Understanding The Concept of Functional Programming

Functional programming is programming in which we try to bind each and everything in pure mathematical functions style. It is a declarative programming style. Its main focus is on “what to solve” in an imperative style whereas, in other types of programming, the main focus is “how to solve. It does not use statements but uses expressions. A statement is executed to assign values to variables whereas expression is evaluated to produce a value. 

Concepts of Functional Programming

1) Pure Functions

Pure functions have two main properties. 

a) They always produce the same output for the same arguments.

b) They have no setbacks i.e they modify any argument global variables or output something.

Its main property is immutability. The pure functions only return the actual result. They are deterministic.

Programs that used functional programming are easy to debug because pure functions have no side effects. Pure functions also make it easier to write parallel applications. When the code is written in a functional programming style, a smart compiler can do many things. Tt can parallelize the instructions and also wait to evaluate results when needing them also memorize the results because the results never change as long as the input doesn’t change.

Example of Pure Function

mul(a, b) // mul is a function taking a and b as arguments

return a + b // mul is returning mul of a and b without changing them

2) Recursion

There is no concept of “for” or “while” loop in functional languages. Iteration in functional languages can be done through recursion. Recursive functions continuously call themselves, until it reaches the base statement case.

example of the recursive function:

fun1(n)

  if (n <= 1)

    return 1;

  else

    return fun1(n - 1) + fun1(n - 2);

3) Referential Transparency

Variables that are defined once do not change their value throughout the program. Functional programs do not follow the concept of assignment statements. We always define new variables if we have to store some value. It reduces any chances of side effects because at any point in execution any variable can be replaced. The state of any variable is constant at any instant.

example:

y = y + 1 // this changes the value assigned to the variable y.

     // So the expression is not referentially transparent. 

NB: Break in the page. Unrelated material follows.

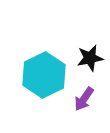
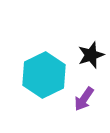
black star: moved 1 px right, 3 px up; rotated 8 degrees counterclockwise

4) Functions Are First-Class and Can Be Higher-Order

First-class functions are also called as the first-class variable that variables can be passed to functions as a parameter and can be returned from functions or can be stored in data structures. Higher-order functions can also return functions and are the functions that take other functions as arguments.    

5) Variables are Immutable

We can’t modify a variable in functional programming after it’s been initialized. We can create new variables – but we can’t modify existing variables, and this helps to maintain state throughout the runtime of a program. Once we create a variable and set its value, we can have full confidence knowing that the value of that variable will never change.